Regularization with Latent Space Virtual Adversarial Training
This work offers an incremental improvement in regularization techniques for image classification, primarily benefiting researchers and practitioners working with semi-supervised learning and adversarial training.
The paper proposes Latent Space Virtual Adversarial Training (LVAT) to improve the effectiveness of Virtual Adversarial Training (VAT) by injecting perturbations in the latent space rather than the input space. This approach allows for more flexible generation of adversarial samples, leading to more effective regularization and outperforming VAT and other state-of-the-art methods on SVHN and CIFAR-10 datasets in image classification tasks.

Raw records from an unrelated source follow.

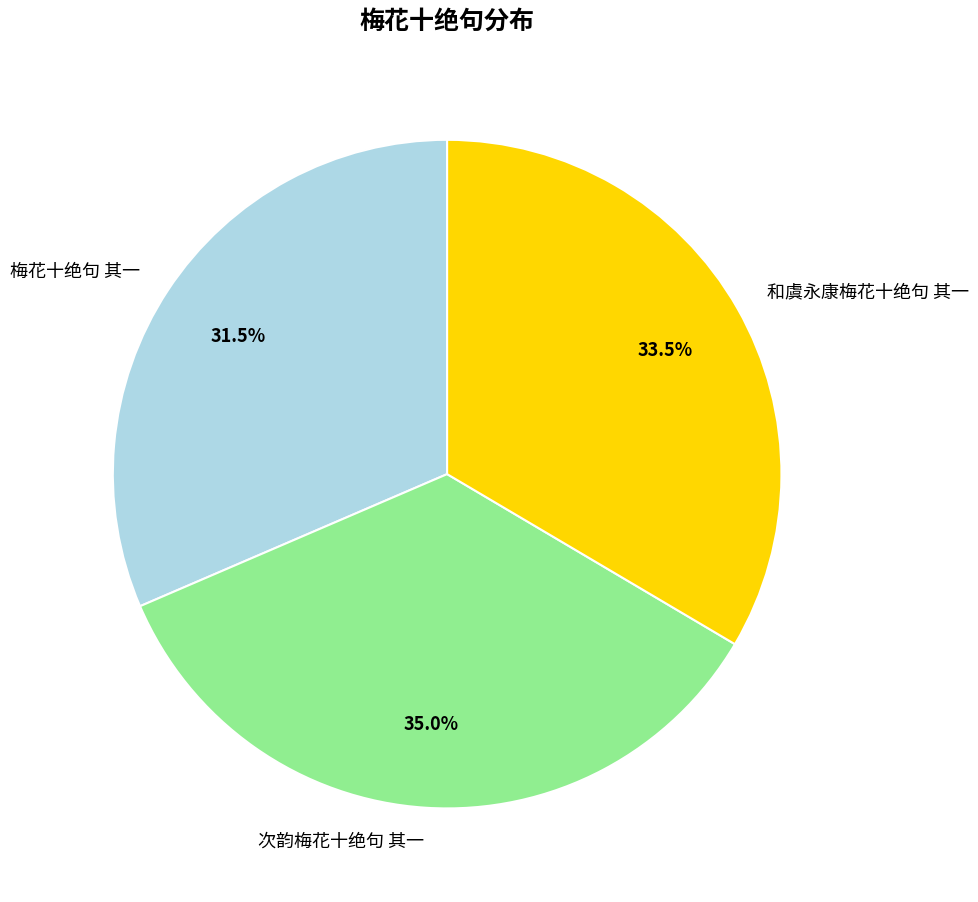

What percentage is NOT represented by 和虞永康梅花十绝句 其一?

66.5%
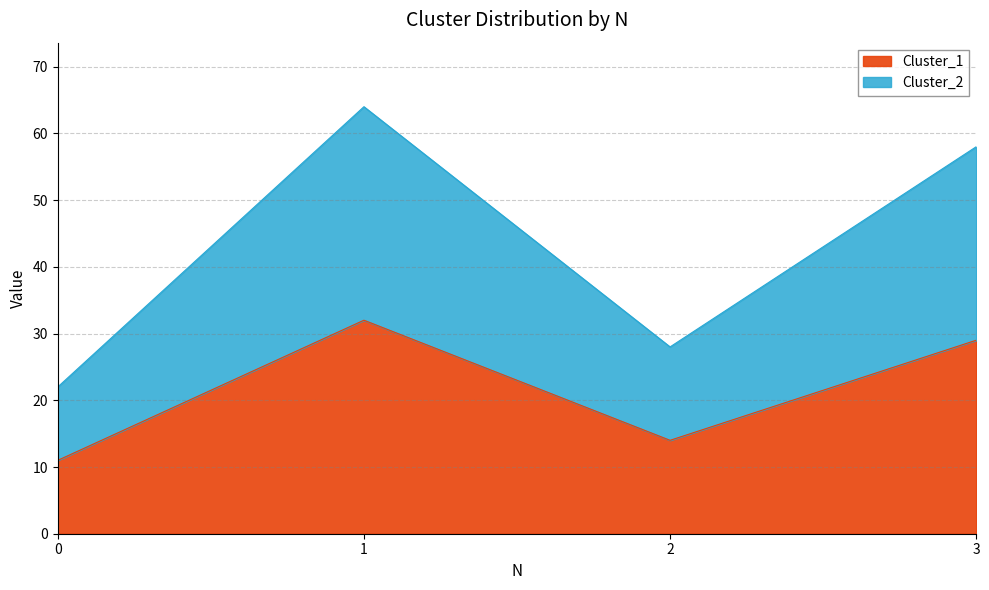

Reading left to right, extract all data points from this chart.

Cluster_1: 0=11	1=32	2=14	3=29
Cluster_2: 0=22	1=64	2=28	3=58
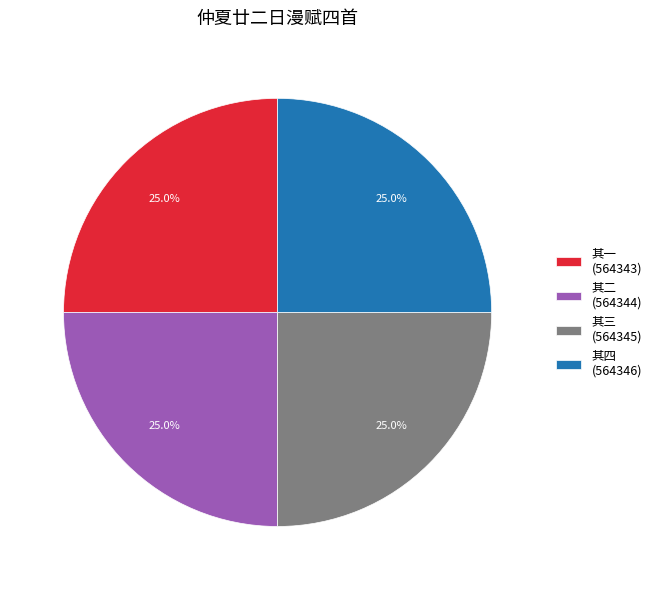

What is the ratio of the value at 其一 (564343) to the value at 其三 (564345)?

1.0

Virtual Adversarial Training (VAT) has shown impressive results among recently developed regularization methods called consistency regularization. VAT utilizes adversarial samples, generated by injecting perturbation in the input space, for training and thereby enhances the generalization ability of a classifier. However, such adversarial samples can be generated only within a very small area around the input data point, which limits the adversarial effectiveness of such samples. To address this problem we propose LVAT (Latent space VAT), which injects perturbation in the latent space instead of the input space. LVAT can generate adversarial samples flexibly, resulting in more adverse effects and thus more effective regularization. The latent space is built by a generative model, and in this paper, we examine two different type of models: variational auto-encoder and normalizing flow, specifically Glow. We evaluated the performance of our method in both supervised and semi-supervised learning scenarios for an image classification task using SVHN and CIFAR-10 datasets. In our evaluation, we found that our method outperforms VAT and other state-of-the-art methods.